Mais um morto com o surto da Legionella

Por Rita Almeida / Segunda-feira, 13 de Novembro de 2017 / Publicado na categoria Nacional, Notícias

Morreu uma quinta pessoa vítima de legionella em Lisboa. Uma senhora de 76 anos que esteve internada no Hospital S.Francisco Xavier. As informações atualizadas pela Direção-Geral da Saúde referem 48 casos de legionella, decorrentes deste surto.

Entretanto, um ano depois, a bactéria da Legionella voltou a ser detetada no centro de saúde de Mangualde. A Administração Regional de Saúde garante que o caso não representa qualquer “risco iminente”. Mas o presidente da Câmara João Azevedo em declarações à RTP fala em “problema de saúde pública no concelho”.

“Este acontecimento só nos foi comunicado há poucas horas. É uma situação de saúde publica no concelho e por isso temos que resolver imediatamente esta situação. Infelizmente este processo arrasta-se há meses. O que está aqui em causa é a proteção das pessoas que trabalham naquele centro de saúde e dos utentes que permanecessem naquela unidade de saúde”.

João Azevedo assume estar preocupado com a situação e considera que está em causa a “proteção das pessoas”, não só das que trabalham naquele centro de saúde mas também dos próprios utentes.

Nas negociações com médicos e técnicos de diagnóstico, o ministro da Saúde quer consensos mas não “quaisquer acordos”. Adalberto Campos Fernandes esteve no Parlamento onde falou sobre o assunto.
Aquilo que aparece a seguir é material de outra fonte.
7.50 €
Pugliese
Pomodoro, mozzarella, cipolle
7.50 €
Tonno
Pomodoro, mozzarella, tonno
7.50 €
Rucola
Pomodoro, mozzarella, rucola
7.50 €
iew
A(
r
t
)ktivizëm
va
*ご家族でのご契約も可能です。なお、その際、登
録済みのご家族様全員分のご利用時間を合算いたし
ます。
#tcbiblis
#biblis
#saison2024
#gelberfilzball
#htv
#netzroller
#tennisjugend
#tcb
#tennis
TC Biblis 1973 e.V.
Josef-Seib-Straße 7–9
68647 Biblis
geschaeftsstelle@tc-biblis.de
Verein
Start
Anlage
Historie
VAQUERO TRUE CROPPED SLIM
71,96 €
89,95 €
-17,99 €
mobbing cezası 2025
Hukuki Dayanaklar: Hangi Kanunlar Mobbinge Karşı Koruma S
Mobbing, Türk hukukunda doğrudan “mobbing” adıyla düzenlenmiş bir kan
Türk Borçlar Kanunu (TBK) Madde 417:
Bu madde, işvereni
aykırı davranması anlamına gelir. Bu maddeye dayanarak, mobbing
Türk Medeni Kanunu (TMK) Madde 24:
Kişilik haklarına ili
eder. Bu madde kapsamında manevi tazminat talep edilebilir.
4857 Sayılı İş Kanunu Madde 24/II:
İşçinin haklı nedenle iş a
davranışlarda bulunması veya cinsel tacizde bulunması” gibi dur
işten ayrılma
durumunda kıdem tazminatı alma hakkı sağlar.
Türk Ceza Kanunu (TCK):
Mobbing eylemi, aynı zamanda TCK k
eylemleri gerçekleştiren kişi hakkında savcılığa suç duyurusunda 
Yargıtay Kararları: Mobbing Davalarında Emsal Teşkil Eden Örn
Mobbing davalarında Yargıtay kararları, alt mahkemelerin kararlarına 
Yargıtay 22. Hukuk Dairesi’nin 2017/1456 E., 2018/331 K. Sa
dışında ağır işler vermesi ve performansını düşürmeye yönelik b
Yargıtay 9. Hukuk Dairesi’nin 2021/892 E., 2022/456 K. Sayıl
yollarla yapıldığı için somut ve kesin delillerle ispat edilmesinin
“Nós iremos implementar um programa de imediato que  se aproximar de 1,5 mil milhões de euros que tem como objetivo reduzir esse encargo que prejudica a economia, que prejudica o setor e prejudica nomeadamente as pequenas e médias empresas que se relacionam com o SNS. Até dia 31 de dezembro de 2017, um reforço dos hospitais em termos de tesouraria  com cerca de 400 milhões de euros. Até 31 de dezembro o aumento do capital social com cerca de 500 milhões de euros e até 2018 um novo aumento de capital em 500 milhões de euros. O país ganharia muito se o acordo fosse alargado em mais do que uma legislatura, estabilidade política, estabilidade de meios, que isso beneficiaria num quadro de grande consenso”.

Adalberto Campos Fernandes esteve esta manhã no Parlamento e anunciou a transferência de 1400 milhões de euros para pagar dívidas a fornecedores.